By Alejandra Cancino for Chicago Tribune
Wednesday, the Labor Department spelled out how to determine whether a worker is an employee or an independent contractor.
The guidance comes as a growing number of employers are contracting out services to third parties, including subcontractors, temporary agencies and franchisees. Many of those companies, including Uber and Groupon, have been sued by workers who claim they’ve been “misclassified” as independent contractors when they are really employees.
Worker advocates say companies misclassify employees to save costs by not paying payroll taxes, unemployment insurance, workers’ compensation insurance and overtime.
The guidance, which labor and employment attorneys said doesn’t change the current law but provides clarification, comes on the heels of a proposal by the Labor Department that would increase the threshold used to determine when employees qualify for overtime pay. The proposal would require employers to pay overtime to salaried workers earning less than $50,440. That’s more than double the current threshold of $23,660 established in 2004.

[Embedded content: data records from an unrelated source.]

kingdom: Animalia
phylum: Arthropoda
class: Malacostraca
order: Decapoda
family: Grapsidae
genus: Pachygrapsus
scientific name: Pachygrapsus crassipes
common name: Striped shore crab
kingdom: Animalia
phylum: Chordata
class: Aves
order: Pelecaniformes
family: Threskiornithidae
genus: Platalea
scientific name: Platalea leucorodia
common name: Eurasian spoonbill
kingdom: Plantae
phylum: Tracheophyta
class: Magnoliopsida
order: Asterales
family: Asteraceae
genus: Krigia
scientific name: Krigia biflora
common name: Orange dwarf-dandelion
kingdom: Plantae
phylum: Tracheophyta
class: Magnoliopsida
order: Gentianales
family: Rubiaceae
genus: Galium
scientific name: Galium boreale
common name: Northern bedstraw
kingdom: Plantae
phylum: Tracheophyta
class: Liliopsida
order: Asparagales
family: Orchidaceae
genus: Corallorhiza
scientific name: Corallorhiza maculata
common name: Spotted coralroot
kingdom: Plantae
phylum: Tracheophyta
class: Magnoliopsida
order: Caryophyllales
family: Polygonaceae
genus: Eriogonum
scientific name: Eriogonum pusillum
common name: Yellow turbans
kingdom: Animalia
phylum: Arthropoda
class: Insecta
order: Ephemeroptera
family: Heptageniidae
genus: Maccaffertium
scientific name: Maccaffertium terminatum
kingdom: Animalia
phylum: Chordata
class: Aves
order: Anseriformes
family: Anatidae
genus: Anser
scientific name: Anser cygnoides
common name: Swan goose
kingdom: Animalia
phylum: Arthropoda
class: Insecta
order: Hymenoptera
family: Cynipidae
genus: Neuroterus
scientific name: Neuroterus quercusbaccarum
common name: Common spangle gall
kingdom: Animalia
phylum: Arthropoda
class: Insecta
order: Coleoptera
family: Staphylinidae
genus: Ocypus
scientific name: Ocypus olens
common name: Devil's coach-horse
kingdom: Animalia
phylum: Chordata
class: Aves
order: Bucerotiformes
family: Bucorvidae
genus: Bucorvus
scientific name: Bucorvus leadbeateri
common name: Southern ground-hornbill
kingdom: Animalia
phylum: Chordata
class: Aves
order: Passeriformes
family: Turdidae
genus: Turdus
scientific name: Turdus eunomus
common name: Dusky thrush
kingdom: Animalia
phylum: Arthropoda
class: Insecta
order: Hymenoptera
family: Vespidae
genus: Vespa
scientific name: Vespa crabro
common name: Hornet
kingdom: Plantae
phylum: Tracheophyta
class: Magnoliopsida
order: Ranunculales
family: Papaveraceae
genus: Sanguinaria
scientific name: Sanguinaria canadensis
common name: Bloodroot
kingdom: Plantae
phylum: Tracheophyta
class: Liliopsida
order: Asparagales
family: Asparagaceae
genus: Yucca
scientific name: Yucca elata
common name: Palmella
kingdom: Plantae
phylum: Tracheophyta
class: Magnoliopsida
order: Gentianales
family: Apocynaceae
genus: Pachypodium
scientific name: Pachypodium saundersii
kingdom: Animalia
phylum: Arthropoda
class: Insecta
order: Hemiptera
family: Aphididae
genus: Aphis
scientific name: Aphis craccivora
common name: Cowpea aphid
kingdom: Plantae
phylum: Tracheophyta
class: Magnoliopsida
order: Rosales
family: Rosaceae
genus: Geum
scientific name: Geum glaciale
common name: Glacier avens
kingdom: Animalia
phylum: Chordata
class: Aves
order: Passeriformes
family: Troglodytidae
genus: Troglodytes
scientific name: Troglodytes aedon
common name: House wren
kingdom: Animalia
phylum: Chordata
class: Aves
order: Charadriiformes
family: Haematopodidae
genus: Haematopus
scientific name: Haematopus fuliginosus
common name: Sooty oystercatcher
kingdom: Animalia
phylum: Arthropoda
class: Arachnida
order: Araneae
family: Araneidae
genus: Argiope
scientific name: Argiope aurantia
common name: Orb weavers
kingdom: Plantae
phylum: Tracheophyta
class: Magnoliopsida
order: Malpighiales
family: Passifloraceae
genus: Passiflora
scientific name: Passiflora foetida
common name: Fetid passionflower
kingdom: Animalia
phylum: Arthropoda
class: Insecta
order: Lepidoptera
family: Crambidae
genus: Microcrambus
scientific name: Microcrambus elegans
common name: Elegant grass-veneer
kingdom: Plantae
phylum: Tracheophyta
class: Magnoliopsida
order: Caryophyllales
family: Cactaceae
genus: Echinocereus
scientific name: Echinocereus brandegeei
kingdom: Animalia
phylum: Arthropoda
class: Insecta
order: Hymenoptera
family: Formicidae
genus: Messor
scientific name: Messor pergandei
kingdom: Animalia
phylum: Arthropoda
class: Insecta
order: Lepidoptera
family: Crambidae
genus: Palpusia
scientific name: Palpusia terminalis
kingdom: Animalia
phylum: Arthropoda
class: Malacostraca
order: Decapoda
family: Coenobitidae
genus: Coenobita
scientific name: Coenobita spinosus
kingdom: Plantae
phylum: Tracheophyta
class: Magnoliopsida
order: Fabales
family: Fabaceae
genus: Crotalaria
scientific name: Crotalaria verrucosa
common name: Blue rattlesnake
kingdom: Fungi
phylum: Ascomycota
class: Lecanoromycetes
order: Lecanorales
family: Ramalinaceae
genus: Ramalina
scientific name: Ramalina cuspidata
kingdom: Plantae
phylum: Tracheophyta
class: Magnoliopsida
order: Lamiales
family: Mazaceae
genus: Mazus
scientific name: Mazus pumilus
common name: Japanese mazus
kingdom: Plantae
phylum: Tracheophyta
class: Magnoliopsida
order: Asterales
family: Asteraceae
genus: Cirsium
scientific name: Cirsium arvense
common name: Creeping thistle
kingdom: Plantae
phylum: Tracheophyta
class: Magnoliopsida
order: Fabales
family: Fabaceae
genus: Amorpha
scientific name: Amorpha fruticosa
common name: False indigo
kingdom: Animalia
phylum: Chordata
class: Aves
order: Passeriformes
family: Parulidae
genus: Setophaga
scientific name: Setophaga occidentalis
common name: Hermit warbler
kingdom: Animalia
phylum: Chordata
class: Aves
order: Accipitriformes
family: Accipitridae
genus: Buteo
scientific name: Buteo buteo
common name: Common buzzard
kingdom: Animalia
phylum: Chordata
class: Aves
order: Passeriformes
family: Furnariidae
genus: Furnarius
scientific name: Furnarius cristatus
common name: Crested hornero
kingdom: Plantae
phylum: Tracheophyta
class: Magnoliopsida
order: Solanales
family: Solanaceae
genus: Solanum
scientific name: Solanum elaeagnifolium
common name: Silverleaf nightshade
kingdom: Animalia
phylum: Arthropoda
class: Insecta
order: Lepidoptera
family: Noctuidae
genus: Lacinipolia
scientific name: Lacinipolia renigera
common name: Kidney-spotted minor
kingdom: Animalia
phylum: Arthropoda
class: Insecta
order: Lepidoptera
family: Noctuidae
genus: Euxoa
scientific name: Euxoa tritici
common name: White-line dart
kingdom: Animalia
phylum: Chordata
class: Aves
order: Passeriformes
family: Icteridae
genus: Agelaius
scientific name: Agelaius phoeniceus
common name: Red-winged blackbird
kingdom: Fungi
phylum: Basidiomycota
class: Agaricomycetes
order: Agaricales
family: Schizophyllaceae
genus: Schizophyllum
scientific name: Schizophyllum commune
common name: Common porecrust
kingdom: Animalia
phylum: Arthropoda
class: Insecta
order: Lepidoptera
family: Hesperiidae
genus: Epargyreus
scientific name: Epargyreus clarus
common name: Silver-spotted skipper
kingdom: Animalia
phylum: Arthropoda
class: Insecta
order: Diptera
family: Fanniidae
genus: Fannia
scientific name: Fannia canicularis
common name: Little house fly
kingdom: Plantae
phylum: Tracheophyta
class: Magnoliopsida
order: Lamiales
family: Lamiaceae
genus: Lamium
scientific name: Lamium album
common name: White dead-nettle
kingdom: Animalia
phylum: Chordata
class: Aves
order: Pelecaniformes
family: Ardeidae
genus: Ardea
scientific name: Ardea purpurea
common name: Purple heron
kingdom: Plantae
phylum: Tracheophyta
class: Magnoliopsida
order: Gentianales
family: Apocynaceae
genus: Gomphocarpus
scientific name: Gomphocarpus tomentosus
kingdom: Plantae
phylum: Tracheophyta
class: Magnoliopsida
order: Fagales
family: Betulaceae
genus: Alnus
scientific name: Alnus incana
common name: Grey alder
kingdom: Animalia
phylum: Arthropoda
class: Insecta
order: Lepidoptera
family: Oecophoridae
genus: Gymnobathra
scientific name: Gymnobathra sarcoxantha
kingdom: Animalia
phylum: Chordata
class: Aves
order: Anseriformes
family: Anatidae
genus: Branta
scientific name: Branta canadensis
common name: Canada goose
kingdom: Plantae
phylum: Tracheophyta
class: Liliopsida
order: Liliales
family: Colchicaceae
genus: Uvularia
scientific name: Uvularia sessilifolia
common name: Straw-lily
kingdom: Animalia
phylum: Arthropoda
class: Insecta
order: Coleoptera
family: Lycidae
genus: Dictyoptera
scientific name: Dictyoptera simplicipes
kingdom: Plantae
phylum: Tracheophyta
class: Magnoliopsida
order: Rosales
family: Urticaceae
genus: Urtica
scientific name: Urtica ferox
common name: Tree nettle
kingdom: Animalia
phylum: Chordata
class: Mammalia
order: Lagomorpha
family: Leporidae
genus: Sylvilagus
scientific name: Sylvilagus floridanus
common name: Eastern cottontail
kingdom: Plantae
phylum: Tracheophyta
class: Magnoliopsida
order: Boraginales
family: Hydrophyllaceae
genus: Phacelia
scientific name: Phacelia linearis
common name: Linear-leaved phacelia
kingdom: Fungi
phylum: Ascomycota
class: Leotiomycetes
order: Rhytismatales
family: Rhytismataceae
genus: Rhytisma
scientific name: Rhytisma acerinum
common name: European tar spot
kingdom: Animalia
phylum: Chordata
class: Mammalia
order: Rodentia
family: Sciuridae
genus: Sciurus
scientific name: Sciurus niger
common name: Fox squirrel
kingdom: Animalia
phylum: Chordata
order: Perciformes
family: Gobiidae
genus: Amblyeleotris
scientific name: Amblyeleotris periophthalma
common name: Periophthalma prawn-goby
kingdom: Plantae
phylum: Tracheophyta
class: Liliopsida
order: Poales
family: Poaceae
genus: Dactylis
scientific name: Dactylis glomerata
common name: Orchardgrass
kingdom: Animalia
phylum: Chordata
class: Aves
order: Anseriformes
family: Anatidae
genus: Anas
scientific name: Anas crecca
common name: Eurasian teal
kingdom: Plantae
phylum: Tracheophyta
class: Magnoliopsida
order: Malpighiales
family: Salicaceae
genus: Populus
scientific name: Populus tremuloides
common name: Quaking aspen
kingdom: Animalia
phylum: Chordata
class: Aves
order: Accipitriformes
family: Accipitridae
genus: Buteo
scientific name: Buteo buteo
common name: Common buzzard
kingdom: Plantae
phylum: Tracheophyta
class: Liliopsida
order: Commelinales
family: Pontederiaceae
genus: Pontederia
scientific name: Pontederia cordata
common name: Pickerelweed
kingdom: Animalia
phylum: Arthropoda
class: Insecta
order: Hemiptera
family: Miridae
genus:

The 15-page document reminds employers that under the Fair Labor Standards Act, most workers are employees because it broadly defines “employ” as “to suffer or permit to work.” The department says employers should use the “economic realities test,” which focuses on whether a worker is economically dependent on the employer and takes into account several factors, such as the degree of control imposed on the worker and the worker’s ability to profit. The department said the factors must be considered as a whole and not in isolation.
The department is working with the Internal Revenue Service and 22 states to curb the practice of misclassification.
A report published in June by the Economic Policy Institute, a labor-oriented think tank based in Washington, said the practice of subcontracting work to companies that, in turn, also subcontract has apparently made it easier for misclassification to occur.